======== Material supplied ========

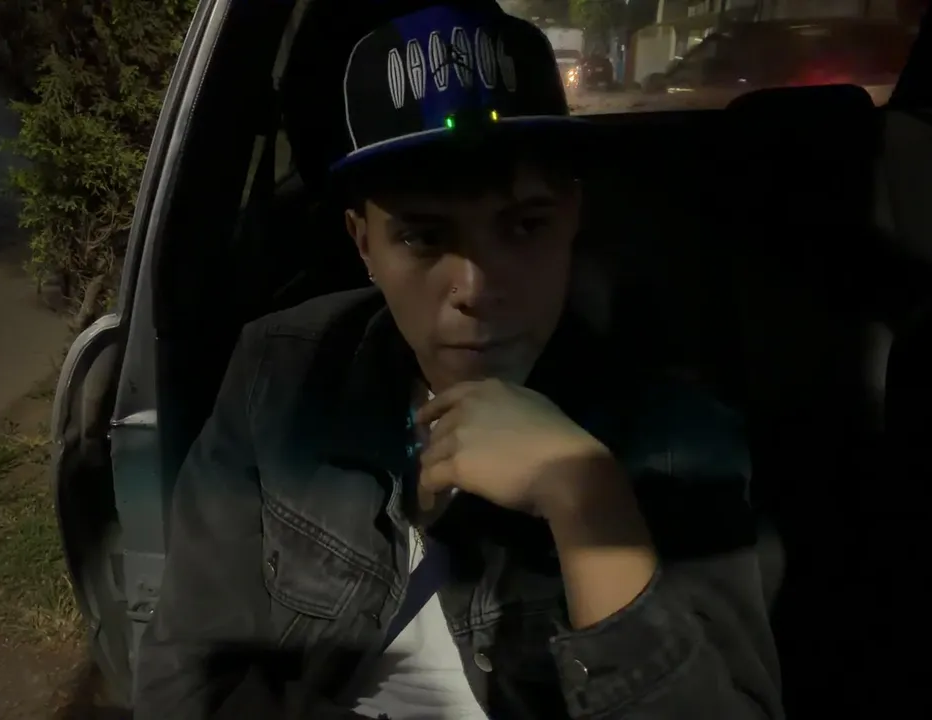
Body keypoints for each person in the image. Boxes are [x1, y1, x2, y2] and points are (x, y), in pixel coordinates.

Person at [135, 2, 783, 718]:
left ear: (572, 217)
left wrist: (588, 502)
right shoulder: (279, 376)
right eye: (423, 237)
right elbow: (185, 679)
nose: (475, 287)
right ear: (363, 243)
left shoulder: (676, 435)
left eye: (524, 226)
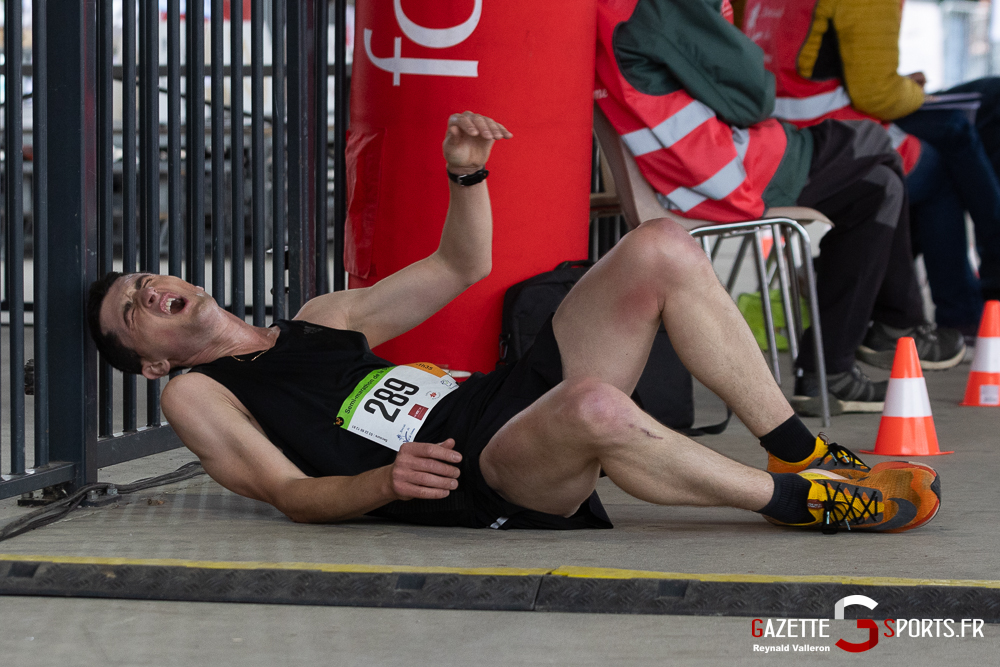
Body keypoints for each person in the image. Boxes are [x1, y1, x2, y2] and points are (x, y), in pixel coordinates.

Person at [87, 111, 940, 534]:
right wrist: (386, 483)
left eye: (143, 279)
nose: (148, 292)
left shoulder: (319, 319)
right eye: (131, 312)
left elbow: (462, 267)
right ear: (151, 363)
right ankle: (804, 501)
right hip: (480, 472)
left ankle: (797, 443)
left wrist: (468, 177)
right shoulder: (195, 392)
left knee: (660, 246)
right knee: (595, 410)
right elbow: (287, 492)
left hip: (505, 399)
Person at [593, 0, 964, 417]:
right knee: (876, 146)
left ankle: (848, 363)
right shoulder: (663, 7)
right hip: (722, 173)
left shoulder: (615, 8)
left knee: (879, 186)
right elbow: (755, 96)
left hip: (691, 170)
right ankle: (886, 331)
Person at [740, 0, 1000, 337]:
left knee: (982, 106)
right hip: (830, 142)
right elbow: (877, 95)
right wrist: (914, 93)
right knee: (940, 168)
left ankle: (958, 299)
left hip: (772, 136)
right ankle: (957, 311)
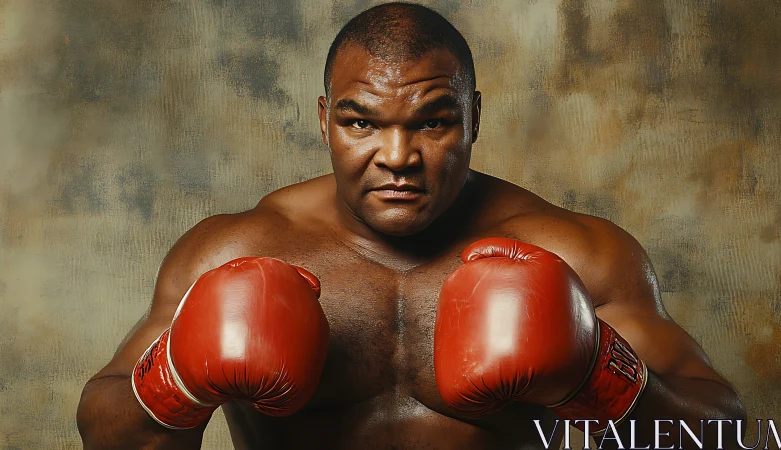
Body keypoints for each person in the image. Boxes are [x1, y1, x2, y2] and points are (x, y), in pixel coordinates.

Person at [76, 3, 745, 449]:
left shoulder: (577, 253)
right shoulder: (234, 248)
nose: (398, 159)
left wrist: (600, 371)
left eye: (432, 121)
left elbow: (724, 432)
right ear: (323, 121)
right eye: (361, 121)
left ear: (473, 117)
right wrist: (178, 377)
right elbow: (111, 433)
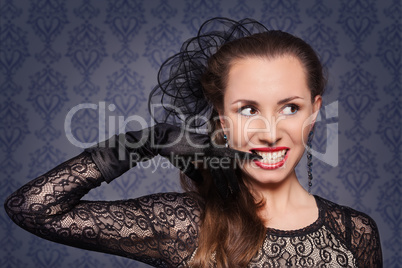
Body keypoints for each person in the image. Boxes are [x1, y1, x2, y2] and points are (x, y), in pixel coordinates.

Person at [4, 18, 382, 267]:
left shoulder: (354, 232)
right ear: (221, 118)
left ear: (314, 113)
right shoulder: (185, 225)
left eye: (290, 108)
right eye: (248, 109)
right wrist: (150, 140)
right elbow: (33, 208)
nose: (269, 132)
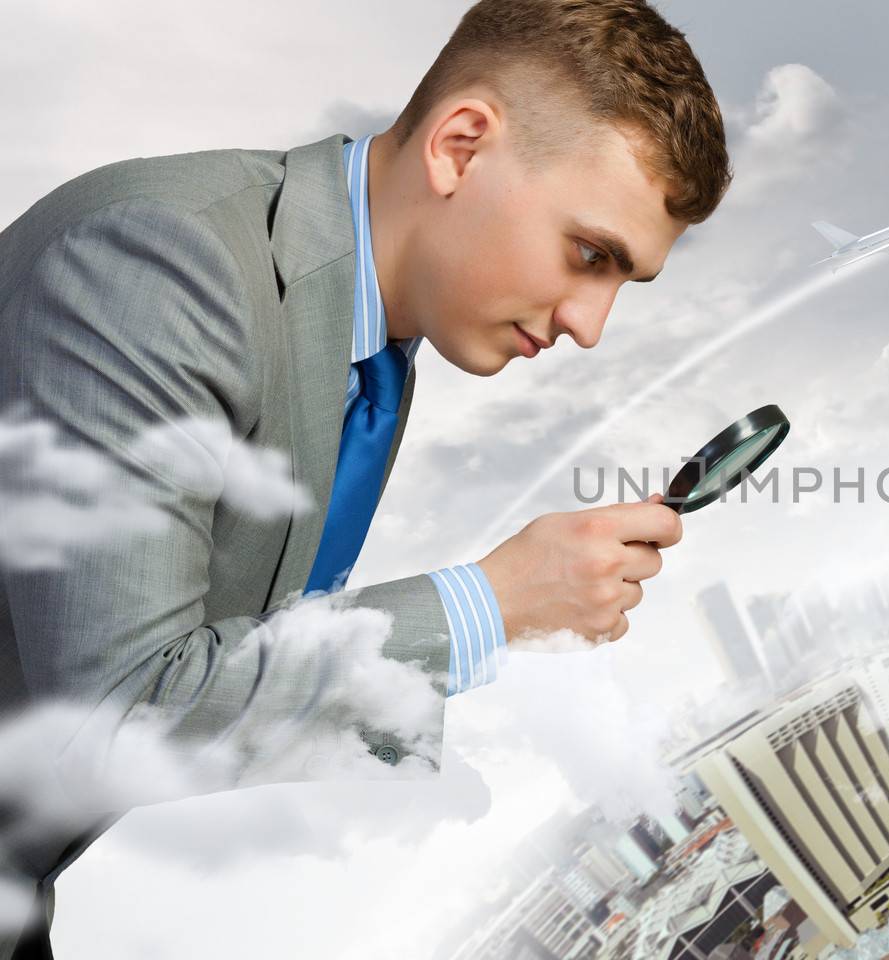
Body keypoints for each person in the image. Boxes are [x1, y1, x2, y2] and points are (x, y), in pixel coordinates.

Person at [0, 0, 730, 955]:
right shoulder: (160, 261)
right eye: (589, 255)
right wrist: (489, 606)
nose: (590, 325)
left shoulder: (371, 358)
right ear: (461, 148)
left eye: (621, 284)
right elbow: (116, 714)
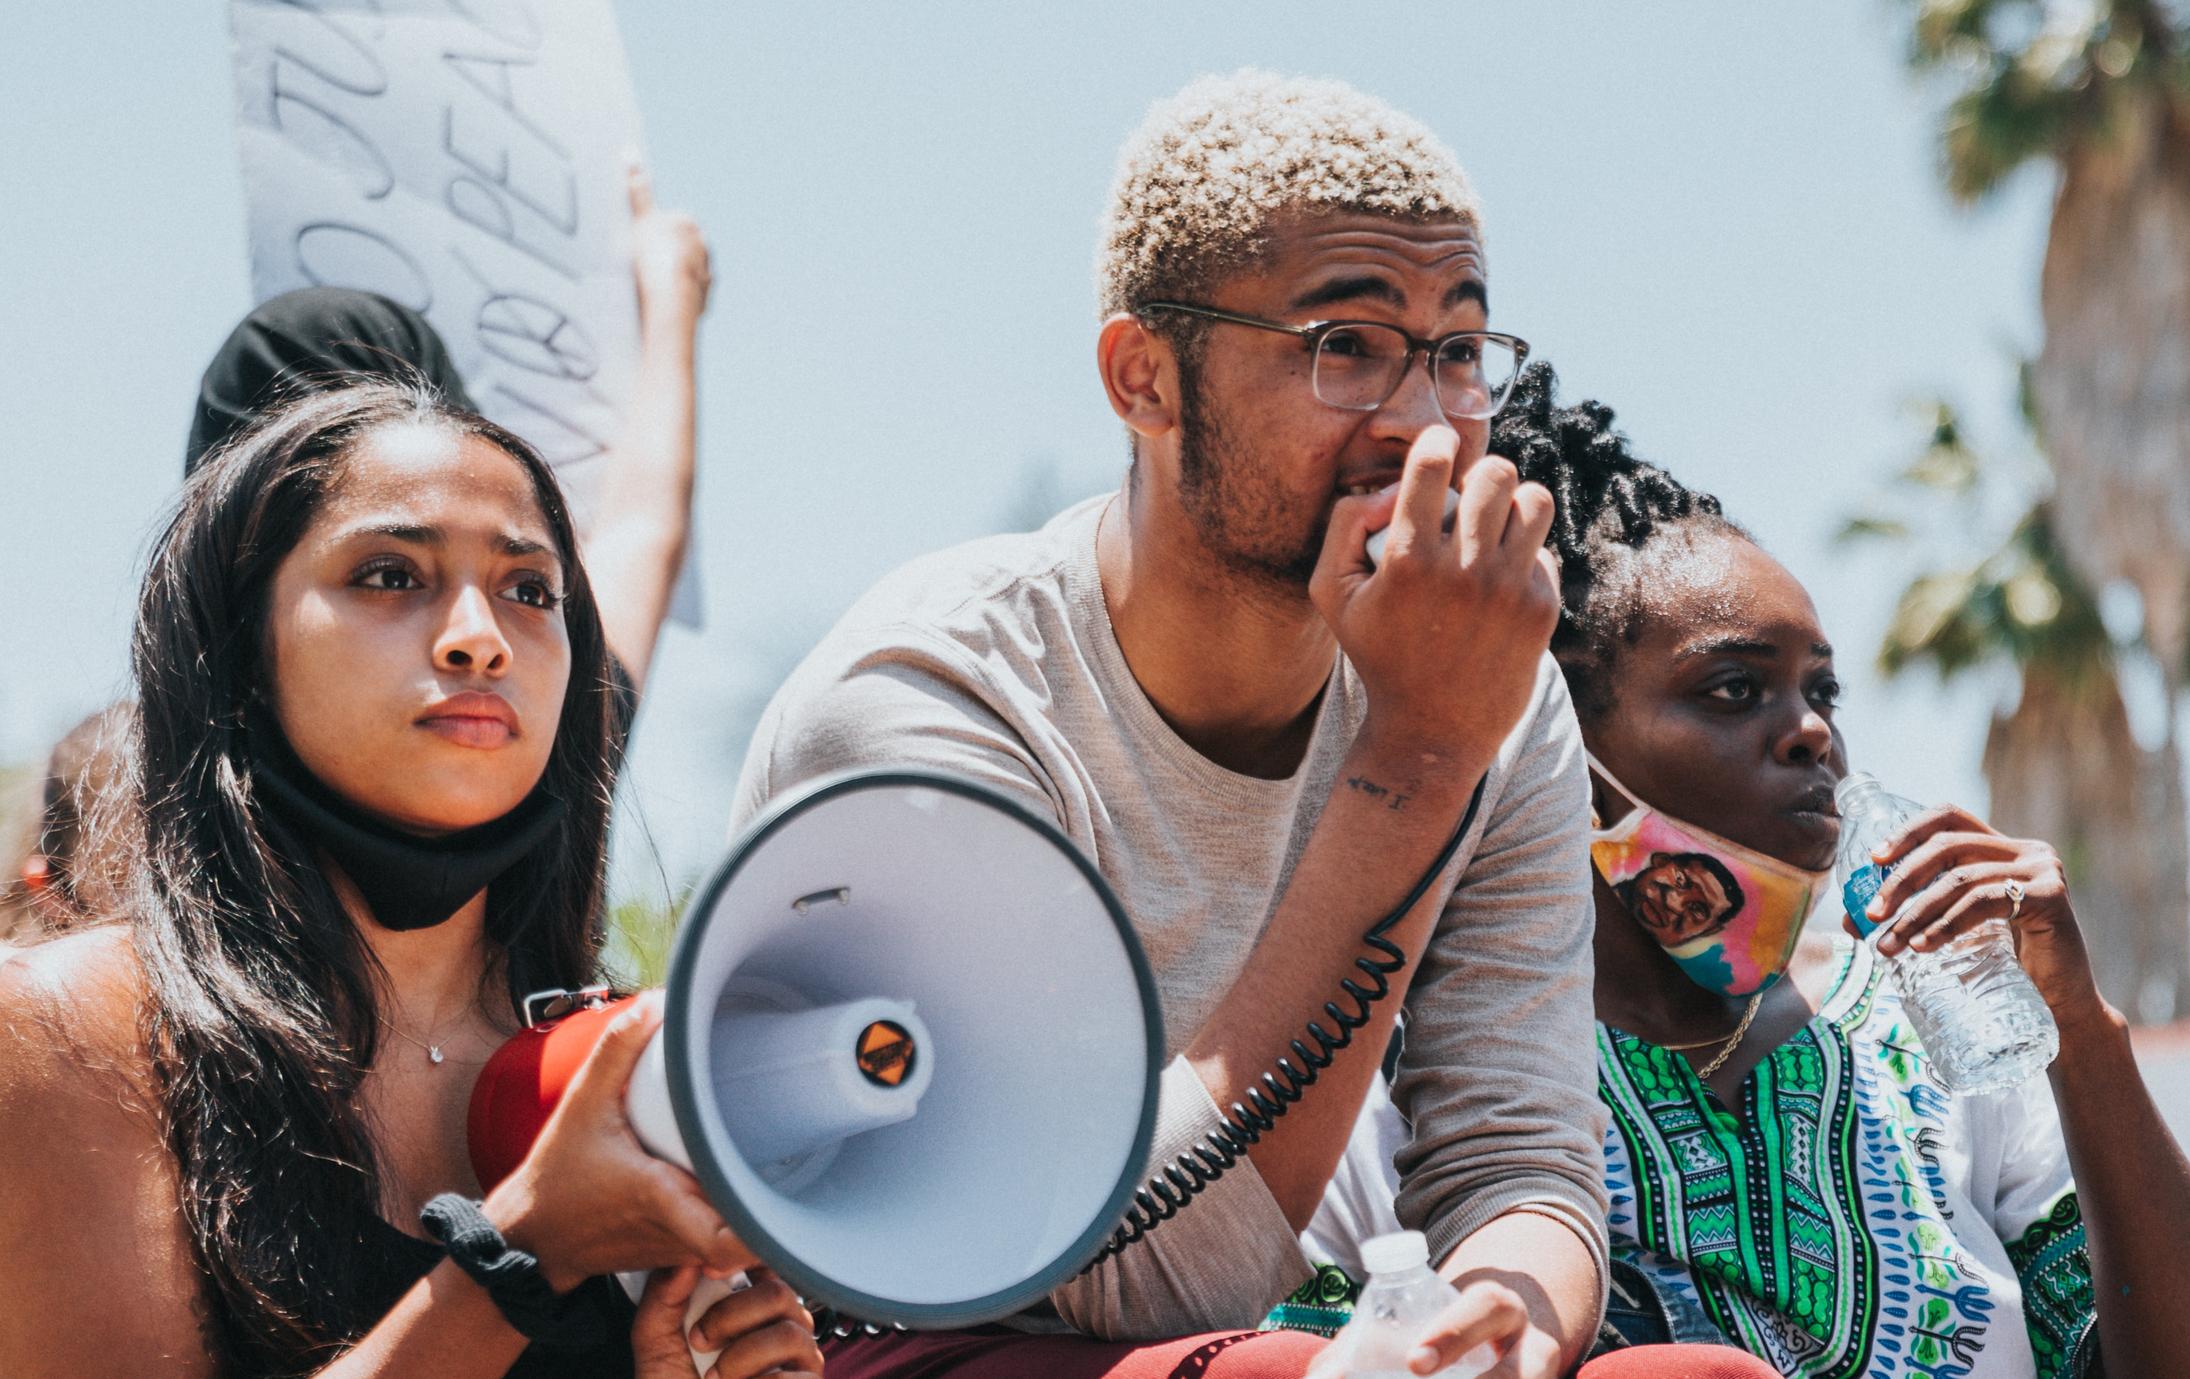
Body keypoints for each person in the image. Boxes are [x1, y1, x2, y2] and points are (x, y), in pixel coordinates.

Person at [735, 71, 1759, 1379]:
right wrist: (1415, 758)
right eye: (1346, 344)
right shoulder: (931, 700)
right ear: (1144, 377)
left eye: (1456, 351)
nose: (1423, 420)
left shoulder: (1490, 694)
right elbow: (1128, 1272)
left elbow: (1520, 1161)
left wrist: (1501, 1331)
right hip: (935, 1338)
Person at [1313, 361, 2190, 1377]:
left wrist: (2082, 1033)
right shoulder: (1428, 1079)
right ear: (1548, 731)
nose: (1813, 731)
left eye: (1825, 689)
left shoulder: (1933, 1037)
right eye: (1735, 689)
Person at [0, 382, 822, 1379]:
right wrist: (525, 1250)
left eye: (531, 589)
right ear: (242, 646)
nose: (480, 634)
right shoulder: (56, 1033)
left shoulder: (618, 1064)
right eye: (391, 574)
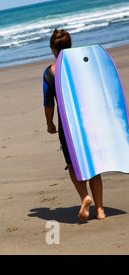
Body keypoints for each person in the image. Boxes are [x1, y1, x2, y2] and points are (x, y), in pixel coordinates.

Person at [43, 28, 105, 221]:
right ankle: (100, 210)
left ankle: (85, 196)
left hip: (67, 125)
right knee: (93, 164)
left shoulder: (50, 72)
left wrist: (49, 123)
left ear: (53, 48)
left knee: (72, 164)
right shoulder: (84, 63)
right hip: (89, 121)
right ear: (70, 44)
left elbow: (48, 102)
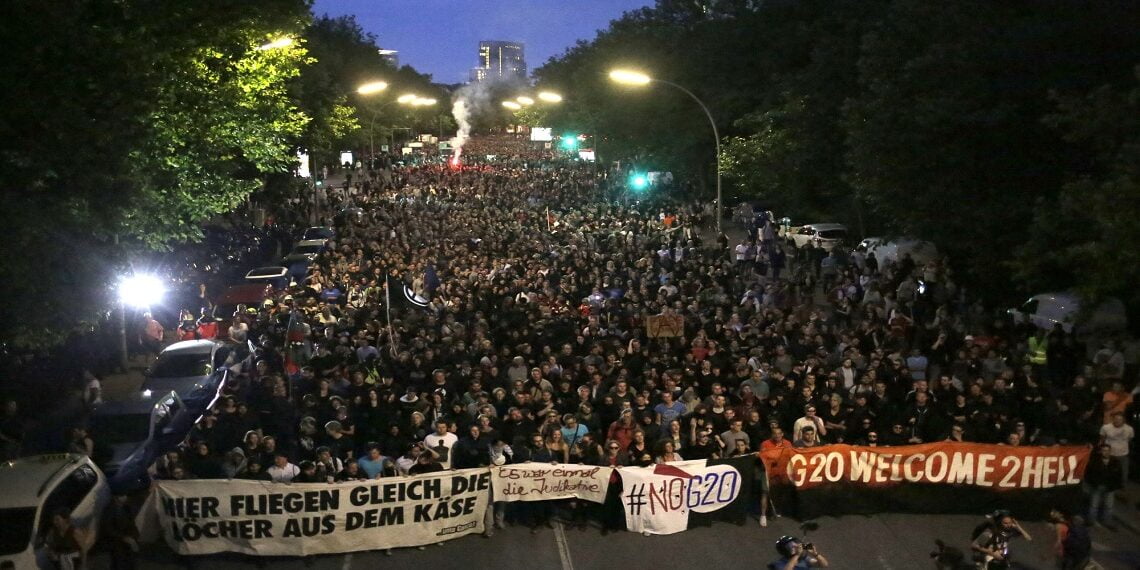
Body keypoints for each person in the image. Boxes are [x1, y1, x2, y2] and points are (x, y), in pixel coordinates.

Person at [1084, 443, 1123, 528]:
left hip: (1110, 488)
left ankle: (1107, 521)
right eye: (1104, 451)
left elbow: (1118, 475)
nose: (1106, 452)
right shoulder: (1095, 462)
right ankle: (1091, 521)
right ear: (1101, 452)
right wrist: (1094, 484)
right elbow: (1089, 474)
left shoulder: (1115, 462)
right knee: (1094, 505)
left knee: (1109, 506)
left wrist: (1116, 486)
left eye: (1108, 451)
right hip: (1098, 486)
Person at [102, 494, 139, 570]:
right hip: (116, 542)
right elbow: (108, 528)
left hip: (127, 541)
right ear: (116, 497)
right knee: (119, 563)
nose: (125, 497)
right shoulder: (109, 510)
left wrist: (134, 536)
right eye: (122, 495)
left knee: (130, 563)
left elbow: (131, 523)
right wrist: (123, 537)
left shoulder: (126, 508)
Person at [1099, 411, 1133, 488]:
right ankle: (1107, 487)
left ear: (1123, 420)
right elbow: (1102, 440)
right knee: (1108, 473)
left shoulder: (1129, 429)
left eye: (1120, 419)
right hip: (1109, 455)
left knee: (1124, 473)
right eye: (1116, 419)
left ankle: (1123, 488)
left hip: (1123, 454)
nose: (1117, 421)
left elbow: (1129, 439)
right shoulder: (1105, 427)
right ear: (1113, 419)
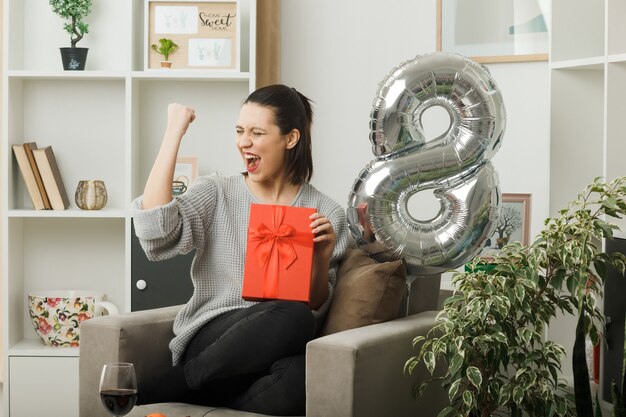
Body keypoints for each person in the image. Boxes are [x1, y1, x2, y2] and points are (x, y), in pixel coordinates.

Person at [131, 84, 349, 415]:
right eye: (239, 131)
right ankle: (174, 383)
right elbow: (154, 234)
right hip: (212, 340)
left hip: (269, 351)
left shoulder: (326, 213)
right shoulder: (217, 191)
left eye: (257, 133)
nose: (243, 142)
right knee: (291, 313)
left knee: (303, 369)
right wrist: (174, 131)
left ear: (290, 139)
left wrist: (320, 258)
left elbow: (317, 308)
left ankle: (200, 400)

========

Directions: The lines above that hold the word "nose" are the ones to copy.

Exercise response:
nose: (475, 287)
nose: (148, 292)
nose: (398, 159)
nose: (269, 132)
nose: (590, 325)
nose: (1423, 420)
nose: (1813, 731)
nose: (480, 634)
nose: (1106, 452)
nose: (125, 497)
nose: (1117, 421)
nose: (243, 142)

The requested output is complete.